The joint venture between publishing units Random House and Penguin would create an economic powerhouse controlling a quarter of the English-language book sector. Authorities still need to approve the deal.
Germany-based media giant Bertelsmann and British publisher Pearson have agreed to merge their book publishers, Random House and Penguin, to form the joint venture Penguin Random House, the companies announced Monday. Bertelsmann would own 53 percent, with Pearson holding a minority share of 47 percent.
Talks had been ongoing for months. News of the planned merger comes as book publishers attempt to deal with the rapidly changing media landscape, with the emergence of new players like Amazon, Apple and Google, and new business models, such as e-books. Heavy discounts by supermarkets and online retailers have also added to the book industry's struggles.
"Random House and Penguin complement each other," Bertelsmann spokesperson Christian Steinhof told DW. The new publishing group will include both companies' publishing divisions and imprints in the US, Canada, the UK, Australia, New Zealand, India and South Africa. Penguin's publishing company in China, as well as Random House's Spanish-language publishing divisions in Spain and Latin America, will also be part of the new group. Random House Germany, however, will be excluded from the deal.
"The German market is quite different," said Steinhof. "For instance, the Anglo-American market is not familiar with German fixed book pricing." The new joint-venture will focus on English and Spanish publications.
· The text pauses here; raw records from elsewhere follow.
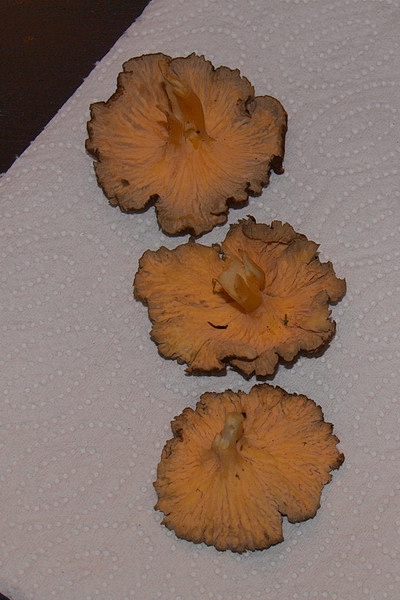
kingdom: Fungi
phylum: Basidiomycota
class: Agaricomycetes
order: Cantharellales
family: Hydnaceae
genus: Craterellus
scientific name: Craterellus lutescens
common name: gylden kantarel
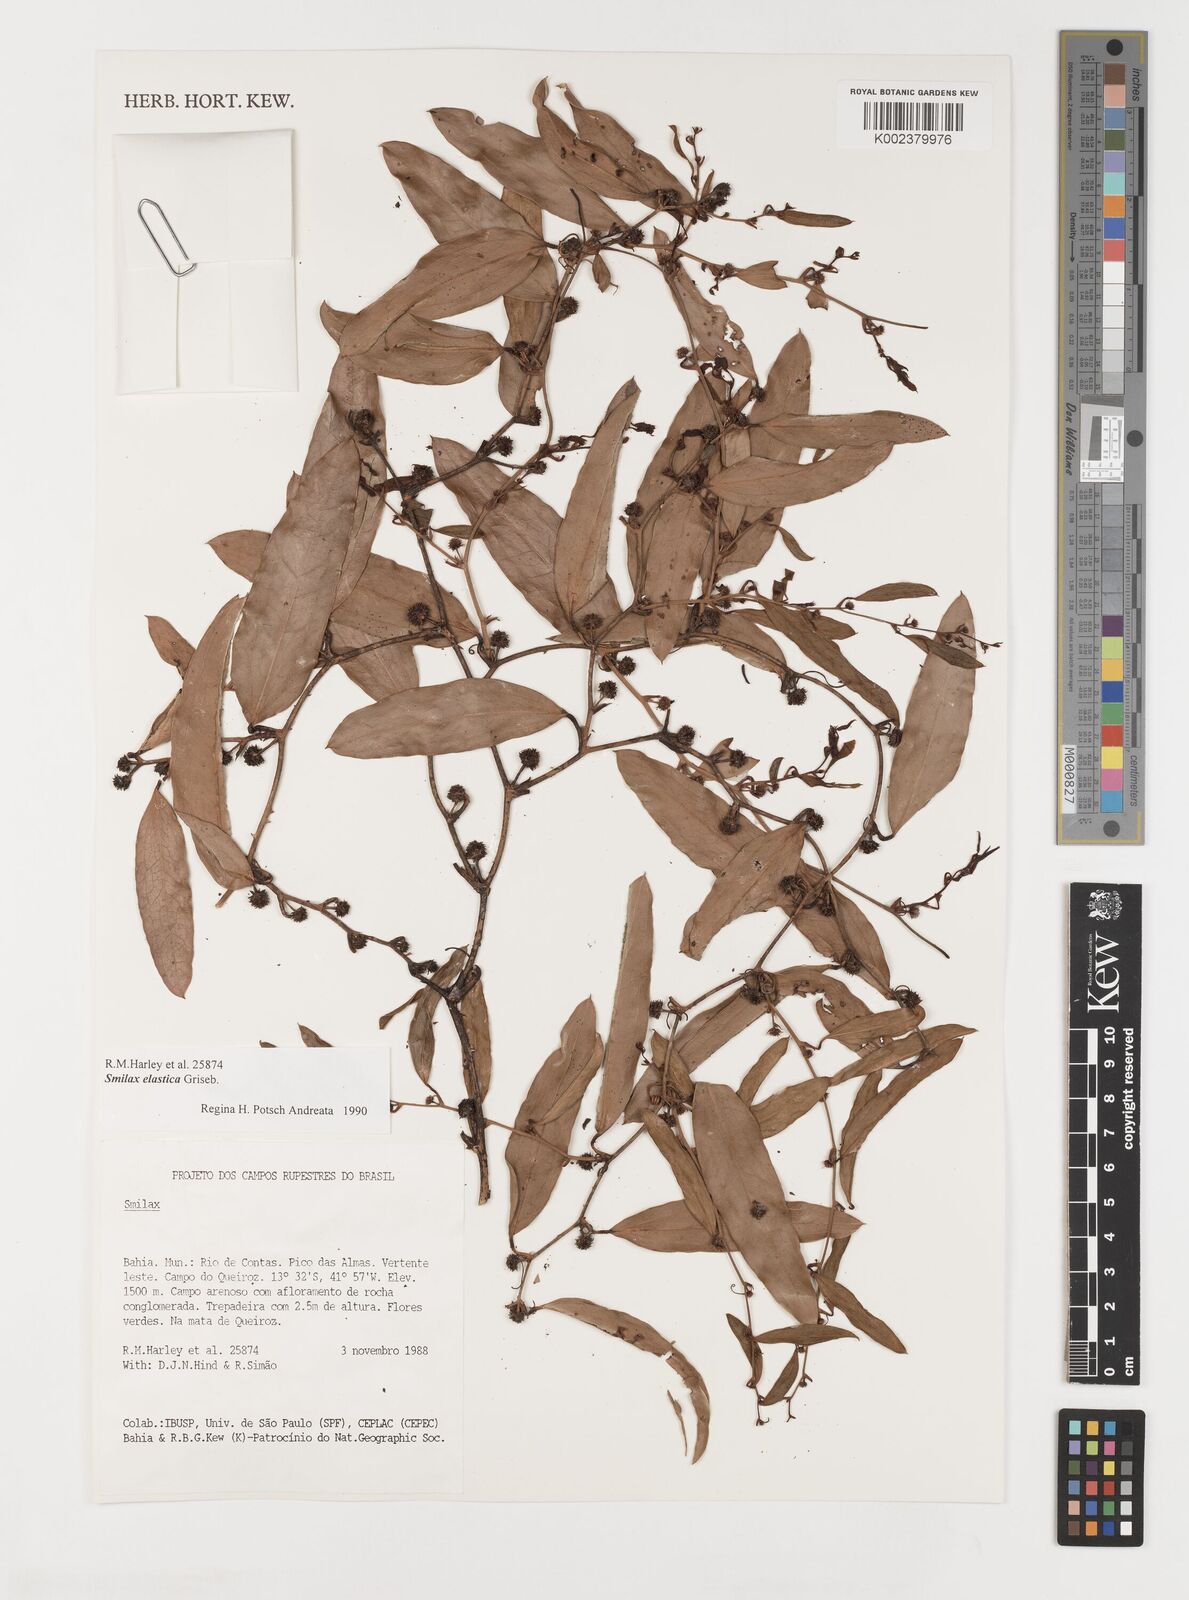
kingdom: Plantae
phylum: Tracheophyta
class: Liliopsida
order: Liliales
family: Smilacaceae
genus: Smilax
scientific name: Smilax elastica
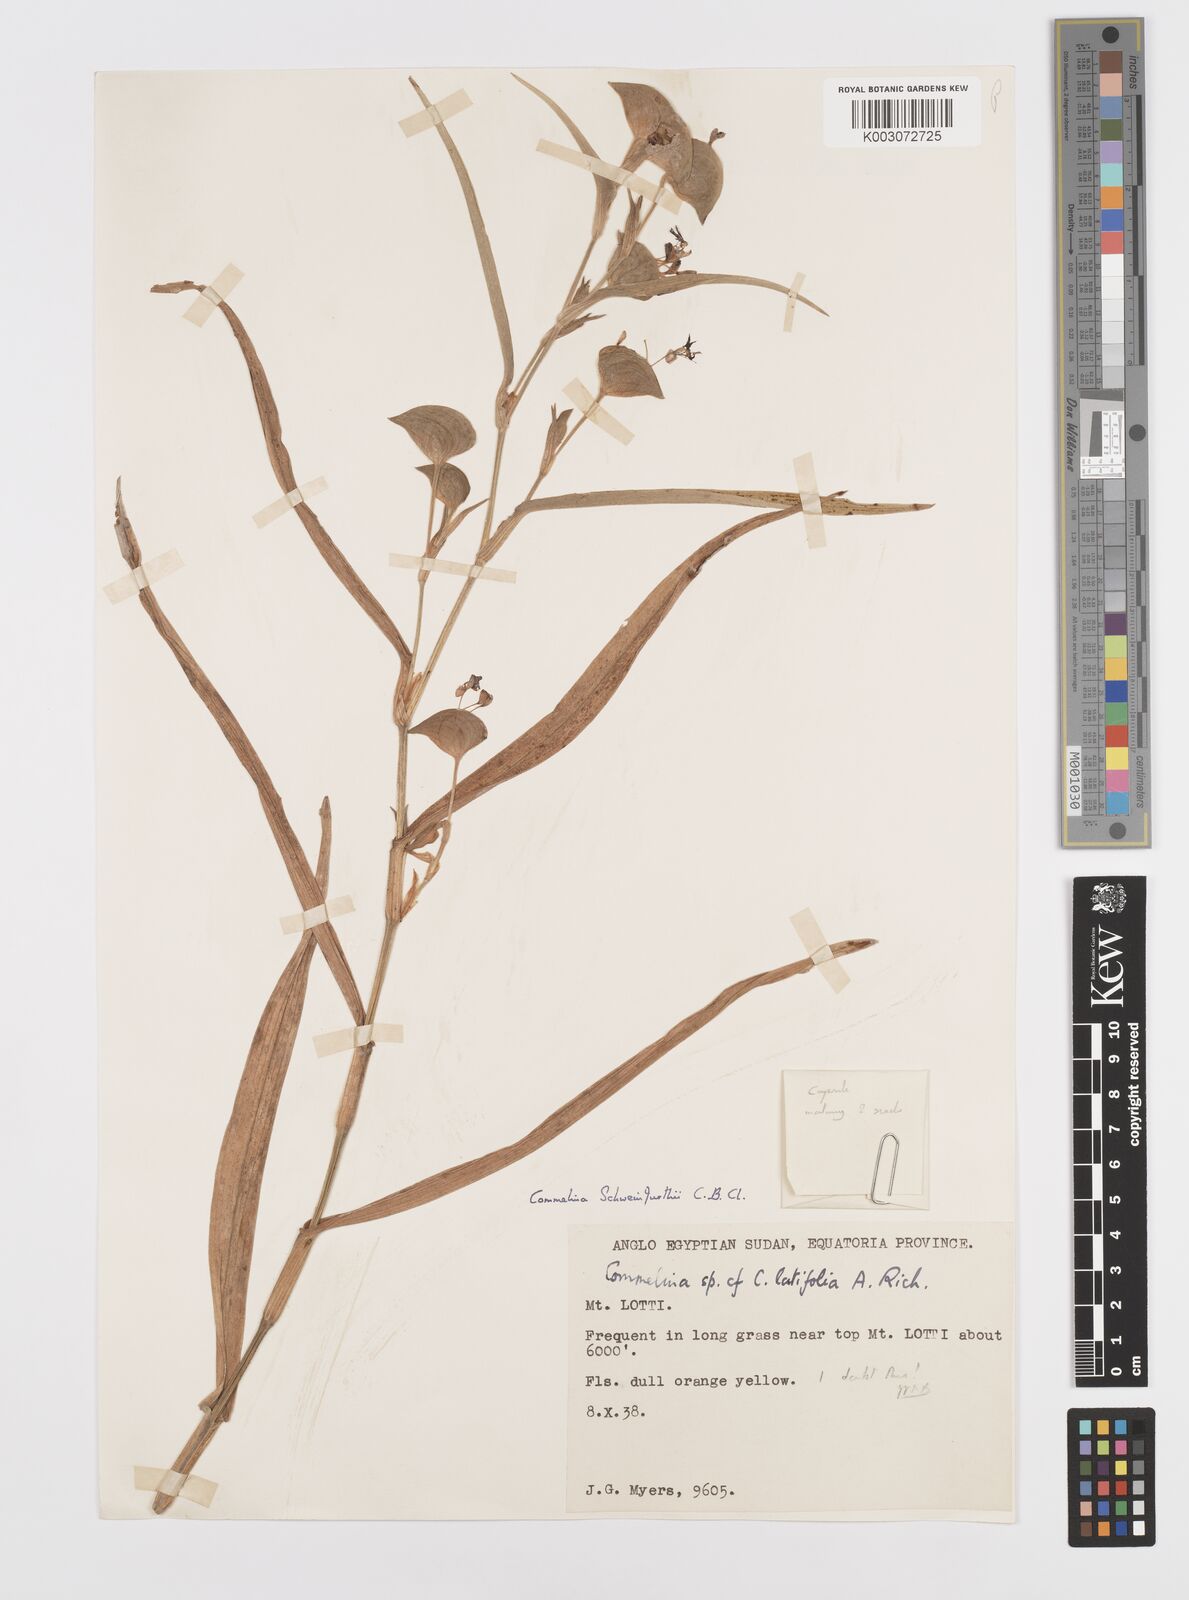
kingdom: Plantae
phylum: Tracheophyta
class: Liliopsida
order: Commelinales
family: Commelinaceae
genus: Commelina
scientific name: Commelina schweinfurthii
Complementary skills and strengths
Both publishing companies hope to benefit from the respective strengths of their former rival. "Random House is the leading English-language publisher in the US and the UK, while Penguin is the world's most famous publishing brand and has a strong presence in fast-growing developing markets," said a statement issued by Pearson. Rupert Murdoch's News Corp., which owns publisher HarperCollins, was also reportedly interested in buying Penguin and ready to bid 1 billion pounds ($1.6 billion/1.2 billion).
E-books and heavy discounts by supermarkets and online retailers have left the book industry struggling
"With this planned combination, Bertelsmann and Pearson [would] create the best course for the future of our world-renowned tradebook publishers, Random House and Penguin, by enabling them to publish even more effectively across traditional and emerging formats and distribution channels," said a statement from Bertelsmann.
Pearson firmly believes the book industry will consolidate despite its challenges - the merger was a means to be in the lead of consolidation efforts, a Pearson spokesperson told DW.
While both companies where full of praise for the merger, industry analysts were rather critical. Liz Thomson, of the book industry website Bookbrunch, agreed that the Random House option was better than going with Murdoch's offer, but she doesn't think it was an overall good move on Penguin's part.
"It's a great shame that such a unique publisher will no longer be in British hands," Thomson said. "Why couldn't it remain the way it was? Penguin was profitable, it's a household name."
This merger might be just the first of many, she added. "Once there's a shift, others might follow." Giving an example, Thomson said the UK's largest publishing group Hachette might think of expanding as well, and check to see if HarperCollins is for sale. They both belong to the "big six" - the six big global publishing companies.
A quarter of the English-language market
Authorities have yet to agree to the plans, but the companies hope to close the deal by the second half of 2013. Together, Random House and Penguin would have a combined market share of 25 percent in the English-language book sector.
According to Thomson, actual sales numbers might be even higher. Since they have so many popular authors in their portfolio - among them Ken Follett, Terry Pratchett, "Fifty Shades of Grey" author E.L. James and 2012 Nobel Prize winner Mo Yan - the joint venture might actually make up as much as 40 percent of the average bookseller's sales, she said.
However, analysts expect the authorities to approve the deal. "They have proven to be pretty toothless in the past," Thomson said. "If they are prepared to allow Amazon to have 90 percent of the e-book market in the UK and 80 percent in the US, they can't really block a merger that is responding to it," Philip Jones, of The Bookseller magazine, said in an interview with the BBC.
Markus Dohle, now chairman and CEO of Random House worldwide, would be heading the newly-formed joint venture. Pearson head John Makinson will become chairman of the board of directors. Bertelsmann, Europe's biggest media group, will nominate five directors to the board; Pearson will hold four.
Both companies would not be able to sell their shares to a third party for three years. Share amounts were based on long-term developments in revenue and profits, according to a Bertelsmann spokesperson. In 2011, Random House had revenues of 1.7 billion euros ($2.2 billion) and had an operating profit of 185 million euros, while Penguin reported revenues of 1 billion pounds ($1.6 billion) and an operating profit of 111 million pounds.
The joint venture could be a change in strategy for Pearson, following the news that its chief executive Marjorie Scardino plans to step down at the end of 2012 after more than 15 years. Many now wonder whether Pearson will also sell the newspaper Financial Times to focus on its educational sector.